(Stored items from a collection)

◇ ◇ ◇ ◇ ◇

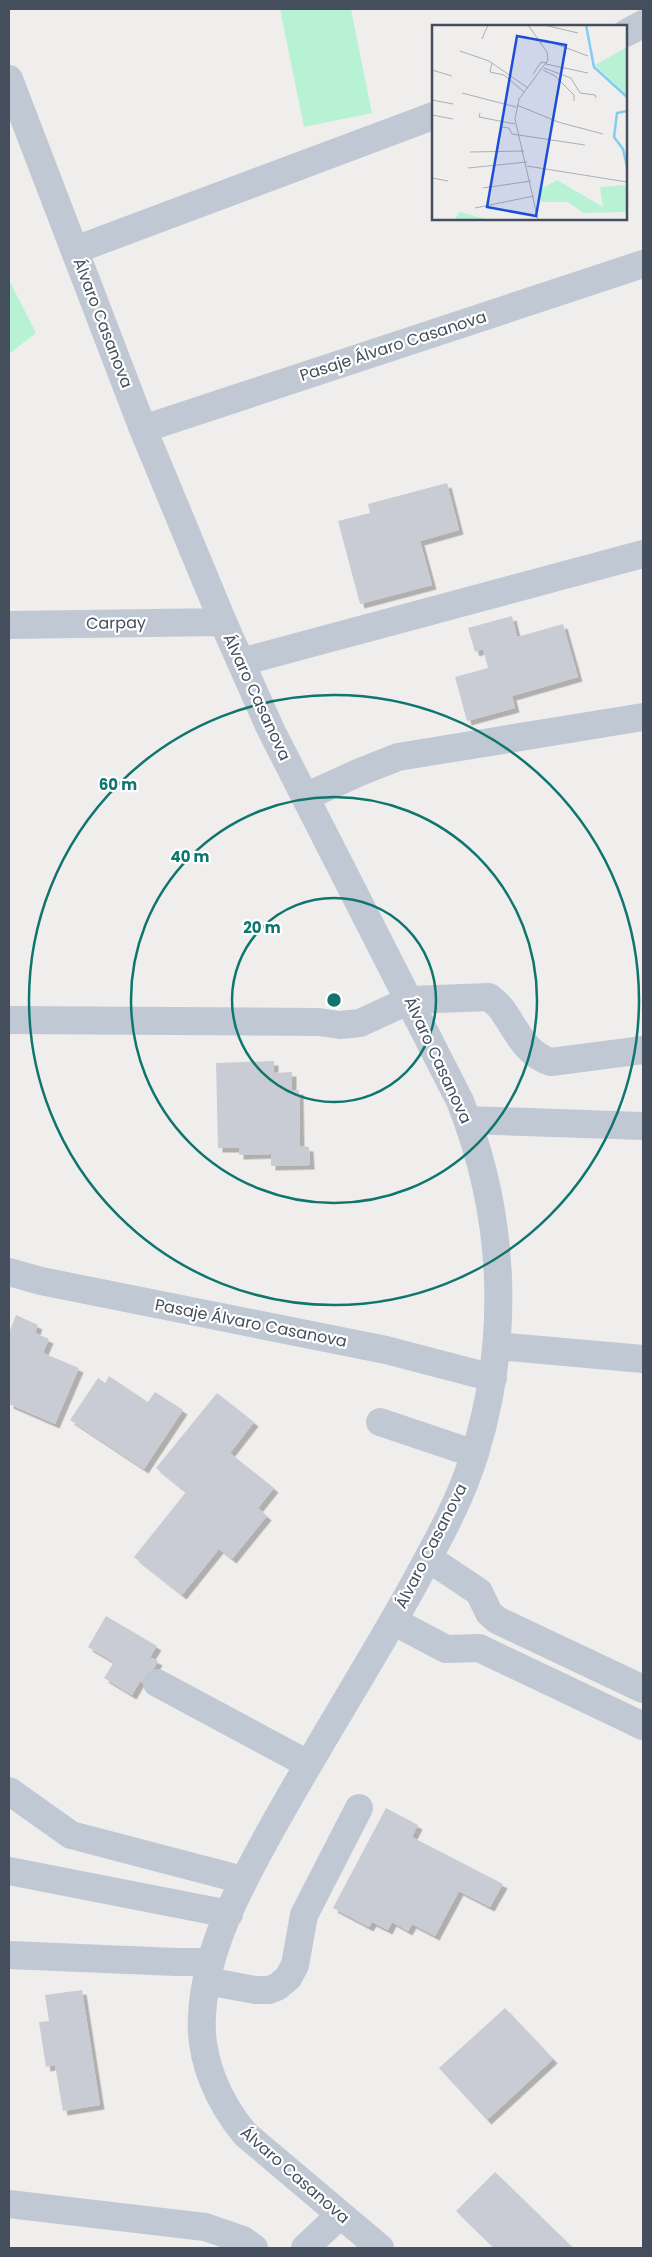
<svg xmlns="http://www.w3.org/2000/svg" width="652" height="2257" font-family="Poppins,sans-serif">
  <defs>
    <filter id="shadow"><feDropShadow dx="4.5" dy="4.5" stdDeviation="0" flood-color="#0004"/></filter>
  </defs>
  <rect width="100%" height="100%" fill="#f0eeed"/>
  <path fill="#b8f2d5" d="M280 9H351L372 113 304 127Z
    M9 280 36 333 9 354Z"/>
  <path fill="#c9ccd4" filter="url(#shadow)" d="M447 483 459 530 420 541 432 585 360 604 338 521 370 513 368 504Z
    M512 616 517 637 563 624 578 677 512 696 515 708 467 721 455 677 488 668 483 649 475 652 468 628Z
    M274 1061V1073L292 1072V1091L299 1090 300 1146 309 1147 310 1165 271 1166V1154L239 1155V1148H218L216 1063Z
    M16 1315 38 1325 35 1333 49 1339 43 1353 79 1368 55 1424 9 1404V1333Z
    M109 1376 148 1402 155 1392 183 1410 144 1469 70 1420 98 1378 105 1383Z
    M217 1393 254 1422 230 1453 274 1488 258 1508 267 1516 232 1559 219 1549 182 1595 134 1557 186 1492 156 1468Z
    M106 1616 157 1646 150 1657 158 1661 145 1684 140 1681 132 1695 104 1678 114 1662 88 1647Z
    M386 1808 418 1825 412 1837 503 1884 490 1907 459 1891 435 1936 412 1924 408 1931 392 1922 388 1930 372 1922 369 1927 333 1908Z
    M82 1990 100 2105 63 2111 55 2065 46 2067 39 2022 49 2021 45 1995Z
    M505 2008 553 2059 487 2120 439 2068Z
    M495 2172 573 2248H494L456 2211Z"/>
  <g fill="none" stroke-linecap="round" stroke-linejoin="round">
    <path stroke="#c0c8d4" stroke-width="28" d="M626 33 643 24
      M9 79 143 429 223 622 270 728 460 1101C505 1214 511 1336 475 1453 460 1503 433 1549 408 1595 364 1673 316 1749 272 1828 240 1886 205 1948 202 2016 199 2059 219 2103 245 2134L380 2248
      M75 250 433 116
      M143 429 643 264
      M9 625 223 622
      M241 662 643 554
      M305 797 360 772 398 757 643 717
      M9 1020 319 1022 340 1025 360 1023 410 1000 489 997C494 1001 500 1006 503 1011 517 1031 526 1055 551 1062L643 1050
      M468 1120 643 1126
      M9 1272 41 1281 386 1350 493 1378
      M497 1346 643 1359
      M380 1422 475 1454
      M428 1558 479 1592 489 1613 497 1620 643 1689
      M393 1621 446 1649 479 1648 643 1726
      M157 1683 308 1764
      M9 1791 71 1835 243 1880
      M9 1871 229 1914
      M9 1955 176 1962H211
      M207 1981 255 1990H269L277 1987 288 1978 295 1965 304 1915 359 1808
      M9 2204 205 2227 243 2240 254 2248
      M305 2248 340 2215"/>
  </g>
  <g fill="none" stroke="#0f766e" stroke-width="2.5">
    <circle cx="334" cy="1000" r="102"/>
    <circle cx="334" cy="1000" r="203"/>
    <circle cx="334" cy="1000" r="305"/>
  </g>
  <g text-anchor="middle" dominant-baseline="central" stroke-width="4.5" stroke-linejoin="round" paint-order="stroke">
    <g font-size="16" fill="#444e5c" stroke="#fff">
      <text transform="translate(103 323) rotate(69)">Álvaro Casanova</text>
      <text transform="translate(393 346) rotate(-18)">Pasaje Álvaro Casanova</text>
      <text transform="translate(116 623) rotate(-1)">Carpay</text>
      <text transform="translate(257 697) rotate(65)">Álvaro Casanova</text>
      <text transform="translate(438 1060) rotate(65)">Álvaro Casanova</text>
      <text transform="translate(251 1323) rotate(11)">Pasaje Álvaro Casanova</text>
      <text transform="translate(431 1546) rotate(-63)">Álvaro Casanova</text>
      <text transform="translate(295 2175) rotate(41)">Álvaro Casanova</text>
    </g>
  </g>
  <g transform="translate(432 25)">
    <rect width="195" height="195" fill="#f0eeed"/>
    <path d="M195 22V70L163 40ZM125 155 171 182 168 162 195 160V187L151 188 136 177H109L106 165ZM27 187 51 193 53 195H23Z" fill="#b8f2d5"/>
    <path fill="none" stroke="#82cef2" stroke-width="2.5" d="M154 0 162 42 195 72M195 86 185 88 182 112 191 124 195 142"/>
    <path fill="none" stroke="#abaeb3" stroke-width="1" d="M96 0 115 27 116 35 87 74 83 94 106 195M112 0 146 8M50 14 56 0M108 18 113 15 156 31M28 26 57 36 96 63M60 38 58 47 72 50 92 67M114 39 156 48M112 43 139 53 148 68 163 70 164 73M0 45 20 51M111 45 123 51 142 70V76M101 49 109 37 115 38M30 68 84 82M0 75 21 79M85 80 126 97 171 109M48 88 47 92 83 99M0 90 21 94M66 115 70 102 77 103 80 109 153 120M38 127 92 126M95 141 195 157M36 143 95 137M0 153 16 156M51 163 99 156M43 183 102 171"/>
    <path fill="#1d4ed8" fill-opacity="0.15" stroke="#1d4ed8" stroke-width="2.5" d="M85 11 134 20 104 191 55 182Z"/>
    <rect width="195" height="195" fill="none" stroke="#444e5c" stroke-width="2.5"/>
  </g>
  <circle cx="334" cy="1000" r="8" fill="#0f766e" stroke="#fff" stroke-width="2.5"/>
  <g font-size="15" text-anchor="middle" font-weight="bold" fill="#0f766e" stroke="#fff" stroke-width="4.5" stroke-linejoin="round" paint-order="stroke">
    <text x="118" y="790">60 m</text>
    <text x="190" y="862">40 m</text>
    <text x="262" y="933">20 m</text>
  </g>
  <rect width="652" height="2257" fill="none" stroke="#444e5c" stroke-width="20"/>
</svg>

◇ ◇ ◇ ◇ ◇

#### TASK REQUIREMENTS:
Write out the records word for word. Pictures stay out.

#### ANSWER FOR THE TASK:
<svg xmlns="http://www.w3.org/2000/svg" width="652" height="2257" font-family="Poppins,sans-serif">
  <defs>
    <filter id="shadow"><feDropShadow dx="4.5" dy="4.5" stdDeviation="0" flood-color="#0004"/></filter>
  </defs>
  <rect width="100%" height="100%" fill="#f0eeed"/>
  <path fill="#b8f2d5" d="M280 9H351L372 113 304 127Z
    M9 280 36 333 9 354Z"/>
  <path fill="#c9ccd4" filter="url(#shadow)" d="M447 483 459 530 420 541 432 585 360 604 338 521 370 513 368 504Z
    M512 616 517 637 563 624 578 677 512 696 515 708 467 721 455 677 488 668 483 649 475 652 468 628Z
    M274 1061V1073L292 1072V1091L299 1090 300 1146 309 1147 310 1165 271 1166V1154L239 1155V1148H218L216 1063Z
    M16 1315 38 1325 35 1333 49 1339 43 1353 79 1368 55 1424 9 1404V1333Z
    M109 1376 148 1402 155 1392 183 1410 144 1469 70 1420 98 1378 105 1383Z
    M217 1393 254 1422 230 1453 274 1488 258 1508 267 1516 232 1559 219 1549 182 1595 134 1557 186 1492 156 1468Z
    M106 1616 157 1646 150 1657 158 1661 145 1684 140 1681 132 1695 104 1678 114 1662 88 1647Z
    M386 1808 418 1825 412 1837 503 1884 490 1907 459 1891 435 1936 412 1924 408 1931 392 1922 388 1930 372 1922 369 1927 333 1908Z
    M82 1990 100 2105 63 2111 55 2065 46 2067 39 2022 49 2021 45 1995Z
    M505 2008 553 2059 487 2120 439 2068Z
    M495 2172 573 2248H494L456 2211Z"/>
  <g fill="none" stroke-linecap="round" stroke-linejoin="round">
    <path stroke="#c0c8d4" stroke-width="28" d="M626 33 643 24
      M9 79 143 429 223 622 270 728 460 1101C505 1214 511 1336 475 1453 460 1503 433 1549 408 1595 364 1673 316 1749 272 1828 240 1886 205 1948 202 2016 199 2059 219 2103 245 2134L380 2248
      M75 250 433 116
      M143 429 643 264
      M9 625 223 622
      M241 662 643 554
      M305 797 360 772 398 757 643 717
      M9 1020 319 1022 340 1025 360 1023 410 1000 489 997C494 1001 500 1006 503 1011 517 1031 526 1055 551 1062L643 1050
      M468 1120 643 1126
      M9 1272 41 1281 386 1350 493 1378
      M497 1346 643 1359
      M380 1422 475 1454
      M428 1558 479 1592 489 1613 497 1620 643 1689
      M393 1621 446 1649 479 1648 643 1726
      M157 1683 308 1764
      M9 1791 71 1835 243 1880
      M9 1871 229 1914
      M9 1955 176 1962H211
      M207 1981 255 1990H269L277 1987 288 1978 295 1965 304 1915 359 1808
      M9 2204 205 2227 243 2240 254 2248
      M305 2248 340 2215"/>
  </g>
  <g fill="none" stroke="#0f766e" stroke-width="2.5">
    <circle cx="334" cy="1000" r="102"/>
    <circle cx="334" cy="1000" r="203"/>
    <circle cx="334" cy="1000" r="305"/>
  </g>
  <g text-anchor="middle" dominant-baseline="central" stroke-width="4.5" stroke-linejoin="round" paint-order="stroke">
    <g font-size="16" fill="#444e5c" stroke="#fff">
      <text transform="translate(103 323) rotate(69)">Álvaro Casanova</text>
      <text transform="translate(393 346) rotate(-18)">Pasaje Álvaro Casanova</text>
      <text transform="translate(116 623) rotate(-1)">Carpay</text>
      <text transform="translate(257 697) rotate(65)">Álvaro Casanova</text>
      <text transform="translate(438 1060) rotate(65)">Álvaro Casanova</text>
      <text transform="translate(251 1323) rotate(11)">Pasaje Álvaro Casanova</text>
      <text transform="translate(431 1546) rotate(-63)">Álvaro Casanova</text>
      <text transform="translate(295 2175) rotate(41)">Álvaro Casanova</text>
    </g>
  </g>
  <g transform="translate(432 25)">
    <rect width="195" height="195" fill="#f0eeed"/>
    <path d="M195 22V70L163 40ZM125 155 171 182 168 162 195 160V187L151 188 136 177H109L106 165ZM27 187 51 193 53 195H23Z" fill="#b8f2d5"/>
    <path fill="none" stroke="#82cef2" stroke-width="2.5" d="M154 0 162 42 195 72M195 86 185 88 182 112 191 124 195 142"/>
    <path fill="none" stroke="#abaeb3" stroke-width="1" d="M96 0 115 27 116 35 87 74 83 94 106 195M112 0 146 8M50 14 56 0M108 18 113 15 156 31M28 26 57 36 96 63M60 38 58 47 72 50 92 67M114 39 156 48M112 43 139 53 148 68 163 70 164 73M0 45 20 51M111 45 123 51 142 70V76M101 49 109 37 115 38M30 68 84 82M0 75 21 79M85 80 126 97 171 109M48 88 47 92 83 99M0 90 21 94M66 115 70 102 77 103 80 109 153 120M38 127 92 126M95 141 195 157M36 143 95 137M0 153 16 156M51 163 99 156M43 183 102 171"/>
    <path fill="#1d4ed8" fill-opacity="0.15" stroke="#1d4ed8" stroke-width="2.5" d="M85 11 134 20 104 191 55 182Z"/>
    <rect width="195" height="195" fill="none" stroke="#444e5c" stroke-width="2.5"/>
  </g>
  <circle cx="334" cy="1000" r="8" fill="#0f766e" stroke="#fff" stroke-width="2.5"/>
  <g font-size="15" text-anchor="middle" font-weight="bold" fill="#0f766e" stroke="#fff" stroke-width="4.5" stroke-linejoin="round" paint-order="stroke">
    <text x="118" y="790">60 m</text>
    <text x="190" y="862">40 m</text>
    <text x="262" y="933">20 m</text>
  </g>
  <rect width="652" height="2257" fill="none" stroke="#444e5c" stroke-width="20"/>
</svg>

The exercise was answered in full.